Pandas Pivot Table in pyhton

Share this article

In Python, a Pandas pivot table is a powerful tool used to summarize, aggregate, and analyze data in a flexible way. It allows you to quickly group and manipulate data by creating a table that reshapes it based on specified columns.

Example

Here’s how to create a simple pivot table in Pandas:

import pandas as pd

# Sample data
data = {
    'Region': ['East', 'West', 'East', 'West', 'East'],
    'Product': ['A', 'B', 'A', 'A', 'B'],
    'Sales': [100, 200, 150, 300, 250]
}

df = pd.DataFrame(data)

# Creating a pivot table
pivot_table = df.pivot_table(values='Sales', index='Region', columns='Product', aggfunc='sum')
print(pivot_table)

What it does

  • DataFrame: Uses a sample dataset containing sales data for different regions and products.
  • pivot_table(): Aggregates the data by summing the sales for each region and product.
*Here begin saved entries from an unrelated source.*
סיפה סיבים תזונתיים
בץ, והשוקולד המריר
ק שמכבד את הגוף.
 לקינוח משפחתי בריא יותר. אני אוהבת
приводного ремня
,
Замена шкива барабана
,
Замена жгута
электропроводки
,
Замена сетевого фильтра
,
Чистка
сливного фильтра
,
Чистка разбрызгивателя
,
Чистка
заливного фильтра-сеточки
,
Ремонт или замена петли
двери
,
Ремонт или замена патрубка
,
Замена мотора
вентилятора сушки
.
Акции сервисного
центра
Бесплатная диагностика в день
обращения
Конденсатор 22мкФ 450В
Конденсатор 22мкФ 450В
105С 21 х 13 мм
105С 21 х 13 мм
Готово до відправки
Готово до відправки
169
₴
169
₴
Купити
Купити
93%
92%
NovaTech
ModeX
The index parameter specifies the rows, the columns parameter specifies the columns, and values specifies the data to aggregate.

Examples

Example 1: Basic pivot table with sum aggregation

pivot_table = df.pivot_table(values='Sales', index='Region', aggfunc='sum')
print(pivot_table)

This example creates a pivot table summarizing total sales for each region. The aggfunc='sum' calculates the total sales within each region.
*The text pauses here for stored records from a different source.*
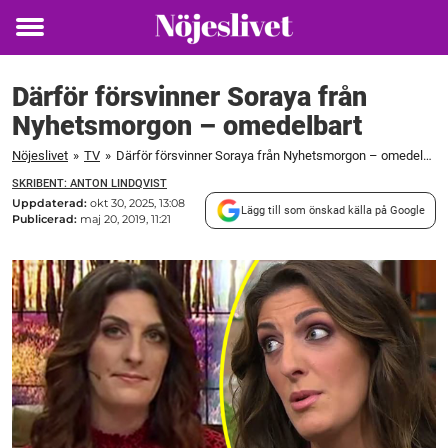
Toggle
menu
Därför försvinner Soraya från
Nyhetsmorgon – omedelbart
Nöjeslivet
»
TV
»
Därför försvinner Soraya från Nyhetsmorgon – omedelbart
SKRIBENT: ANTON LINDQVIST
Uppdaterad:
okt 30, 2025, 13:08
Lägg till som önskad källa på Google
Publicerad:
maj 20, 2019, 11:21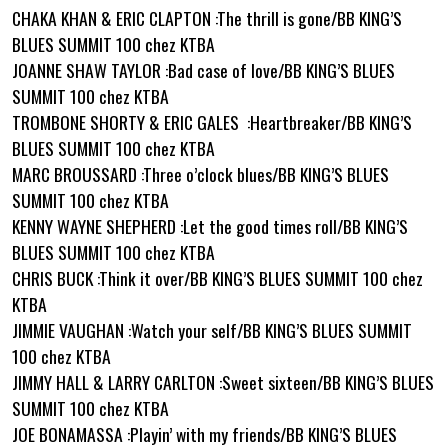
CHAKA KHAN & ERIC CLAPTON :The thrill is gone/BB KING’S
BLUES SUMMIT 100 chez KTBA
JOANNE SHAW TAYLOR :Bad case of love/BB KING’S BLUES
SUMMIT 100 chez KTBA
TROMBONE SHORTY & ERIC GALES :Heartbreaker/BB KING’S
BLUES SUMMIT 100 chez KTBA
MARC BROUSSARD :Three o’clock blues/BB KING’S BLUES
SUMMIT 100 chez KTBA
KENNY WAYNE SHEPHERD :Let the good times roll/BB KING’S
BLUES SUMMIT 100 chez KTBA
CHRIS BUCK :Think it over/BB KING’S BLUES SUMMIT 100 chez
KTBA
JIMMIE VAUGHAN :Watch your self/BB KING’S BLUES SUMMIT
100 chez KTBA
JIMMY HALL & LARRY CARLTON :Sweet sixteen/BB KING’S BLUES
SUMMIT 100 chez KTBA
JOE BONAMASSA :Playin’ with my friends/BB KING’S BLUES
Example 2: Using different aggregation functions

pivot_table = df.pivot_table(values='Sales', index='Region', columns='Product', aggfunc='mean')
print(pivot_table)

Here, the pivot table calculates the mean (average) sales for each product in each region using aggfunc='mean'. You can use other functions like 'count', 'max', or 'min'.

Example 3: Filling missing values

pivot_table = df.pivot_table(values='Sales', index='Region', columns='Product', aggfunc='sum', fill_value=0)
print(pivot_table)

This example adds the fill_value parameter to fill missing values with 0, ensuring that the table remains clean and complete.

Example 4: Adding margins (totals)

pivot_table = df.pivot_table(values='Sales', index='Region', columns='Product', aggfunc='sum', margins=True)
print(pivot_table)

Including margins=True adds a total row and column to the pivot table, giving the sum of sales across all regions and products.